Short Story: The Selkie’s Gift – by Lara Lee

“She wasn’t one of them, you know,” said the ancient man sitting on the coastal rocks above me.

I had come to the beach to take photographs of the sunset and the seals for my college class. The 35mm camera in my hand had been my grandfather’s before all the digital features became standard. I used a tripod for long exposures and various filters and lenses to experiment with different effects. Once I was done here, I would return to campus and manually develop the film so I could create prints the same way the master photographers of past generations had done it.

The old man sitting on the rocks above me kept talking. “She had come out of the sea like they do. It was an evening just like this, and I was sitting here making my fishing net like always.”

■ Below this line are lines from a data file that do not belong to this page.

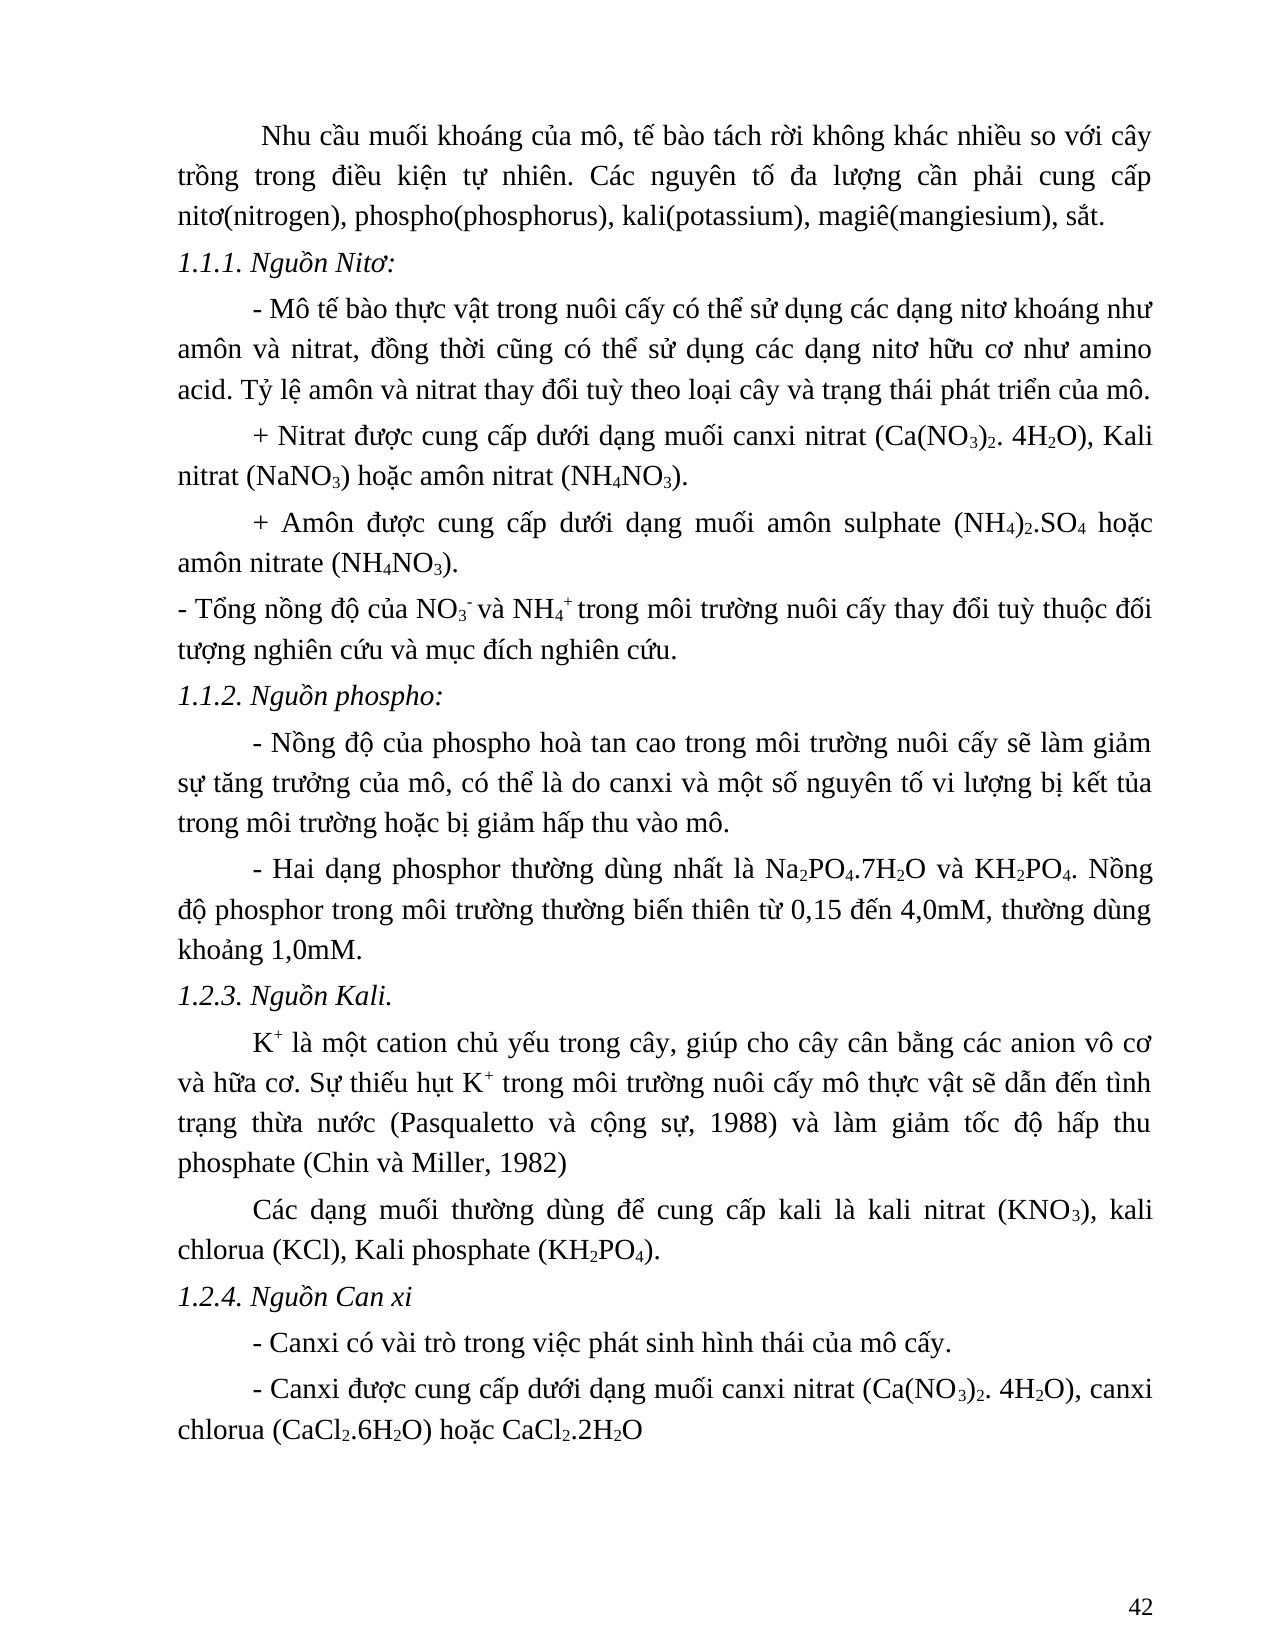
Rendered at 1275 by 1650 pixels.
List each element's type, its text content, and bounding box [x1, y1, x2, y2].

subtitle 1.2.4. Nguồn Can xi [177, 1279, 1153, 1312]
text + Nitrat được cung cấp dưới dạng muối canxi nitrat (Ca(NO3)2. 4H2O), Kali nitrat (NaNO3) hoặc amôn nitrat (NH4NO3). [177, 418, 1153, 492]
text - Canxi được cung cấp dưới dạng muối canxi nitrat (Ca(NO3)2. 4H2O), canxi chlorua (CaCl2.6H2O) hoặc CaCl2.2H2O [177, 1372, 1153, 1445]
text - Tổng nồng độ của NO3- và NH4+ trong môi trường nuôi cấy thay đổi tuỳ thuộc đối tượng nghiên cứu và mục đích nghiên cứu. [177, 592, 1153, 665]
subtitle 1.2.3. Nguồn Kali. [177, 978, 1153, 1012]
text Nhu cầu muối khoáng của mô, tế bào tách rời không khác nhiều so với cây trồng trong điều kiện tự nhiên. Các nguyên tố đa lượng cần phải cung cấp nitơ(nitrogen), phospho(phosphorus), kali(potassium), magiê(mangiesium), sắt. [177, 118, 1153, 232]
text + Amôn được cung cấp dưới dạng muối amôn sulphate (NH4)2.SO4 hoặc amôn nitrate (NH4NO3). [177, 505, 1153, 579]
text - Nồng độ của phospho hoà tan cao trong môi trường nuôi cấy sẽ làm giảm sự tăng trưởng của mô, có thể là do canxi và một số nguyên tố vi lượng bị kết tủa trong môi trường hoặc bị giảm hấp thu vào mô. [177, 725, 1153, 839]
text Các dạng muối thường dùng để cung cấp kali là kali nitrat (KNO3), kali chlorua (KCl), Kali phosphate (KH2PO4). [177, 1192, 1153, 1266]
text - Hai dạng phosphor thường dùng nhất là Na2PO4.7H2O và KH2PO4. Nồng độ phosphor trong môi trường thường biến thiên từ 0,15 đến 4,0mM, thường dùng khoảng 1,0mM. [177, 852, 1153, 966]
text - Mô tế bào thực vật trong nuôi cấy có thể sử dụng các dạng nitơ khoáng như amôn và nitrat, đồng thời cũng có thể sử dụng các dạng nitơ hữu cơ như amino acid. Tỷ lệ amôn và nitrat thay đổi tuỳ theo loại cây và trạng thái phát triển của mô. [177, 291, 1153, 405]
subtitle 1.1.1. Nguồn Nitơ: [177, 245, 1153, 278]
subtitle 1.1.2. Nguồn phospho: [177, 678, 1153, 712]
text - Canxi có vài trò trong việc phát sinh hình thái của mô cấy. [177, 1325, 1153, 1359]
text K+ là một cation chủ yếu trong cây, giúp cho cây cân bằng các anion vô cơ và hữa cơ. Sự thiếu hụt K+ trong môi trường nuôi cấy mô thực vật sẽ dẫn đến tình trạng thừa nước (Pasqualetto và cộng sự, 1988) và làm giảm tốc độ hấp thu phosphate (Chin và Miller, 1982) [177, 1025, 1153, 1179]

I stopped taking pictures of the prismatic sky on the sparkling water and glanced at the man speaking to me. He was staring ahead at the white beach where the seals were sunbathing. He wore an old hand knitted sweater and a contrasting knitted cap. He could have been any age between eighty and one hundred years old.

“Are you talking about a seal?” I asked as I returned to taking pictures.

“No.” In my peripheral vision, I saw him smile sadly and look at me for the first time. “I’m talking about my wife. She looked like a seal when she came out of the water, but then she stood on her hind feet and peeled off the fur. My, she was beautiful.”

I stopped and looked at the man again. He didn’t look drunk, but he could be senile or remembering incorrectly.

The old fisherman nodded and turned his attention back to the sea. “I had heard about the selkies when I was young, so when she was looking for shells, I hid her fur in a cave over there.” He pointed to my left.

I glanced in that direction and saw how the rocky coast went up into low cliffs.

“When I returned, she was still here,” the old man said. “I invited her to dinner, and well, she stayed with me. We were married a week later. You didn’t just live with people back then. People used to believe in love at first sight back then, too.”

I put my camera strap around my neck and grabbed my gear. I suddenly had the urge to take closer pictures of the seals. “How long were you married?” I asked politely.

He sighed. “Just a year. She came here every morning and evening to look for shells for the etchings she made. One day, she found the fur. I saw her running along the sand with it.” He pointed towards the beach. “She threw it on there, and went back into the sea. I never saw her again. I never could forget her, though.”

“Did you ever remarry?” I asked.

“No,” he said as he stared at the sea. “But I am sure she has forgotten me. She once told me that her people don’t age, and they don’t settle down the way we do. They have a drive to wander and search, but they never know what they are searching for.”

“Umm…wow,” I said awkwardly. “It sounds like an old legend or a fairytale. I’m sorry. I wish you well.”

I wandered towards the seals. The conversation hung with me, but I tried to shake it. I was a sentimental man and felt his pain deeply, yet I didn’t quite believe it either.

I went along the coast, taking pictures as I went. After almost an hour, I found a cute baby seal I wanted to photograph. I kept my distance, not wanting a mother seal angry at me.

My caution and concern about an angry mother seal made me jump and shout when a woman tapped my shoulder.

“Sorry.” I apologized for shouting in her face. “Can I help you?”

The woman was about my age with tan skin, long chestnut hair down to her waist, and large brown eyes. She wore a fur blanket around her shoulders. Underneath, she could not have been wearing anything more than a bikini. I blushed like an adolescent boy.

“Could you give this to the man you were just talking to? The surprise would be better on his heart if it came from a stranger.” She handed me an ornately etched conch shell. It had a motif of flowers and seaweed around a silhouette of a man and a woman. “Could you tell him that I do remember and I found what I was looking for.”

I took the shell from her, and she turned to leave me. I was watching her the whole time as she walked, but somehow I lost sight of her among the brown seals.

Had the shell not been in my hand, I would have thought I dreamed the whole thing. The fisherman’s story was still fresh in my mind. The situation seemed surreal and magical. I turned around with my equipment and went back to the old man on the rocks, wondering if his story had been true. 

He hadn’t moved. He still stared at the sea, and I felt compelled to take a couple of photos of him watching the seals. Then I left my things on the beach and struggled to climb up to him. He watched me with a confused expression on his face. I held out the conch shell. 

He looked down at it and then back up at me. I told him the woman’s message.

The old man’s eyes widened. He took the shell from me with trembling hands. He studied it carefully.

“She remembered my birthday,” he said with heavy emotion in his voice. He looked up at me with watering eyes. “We’re going home.”

He stood with his gift and walked away down the beach. I never saw him again, except in my photographs.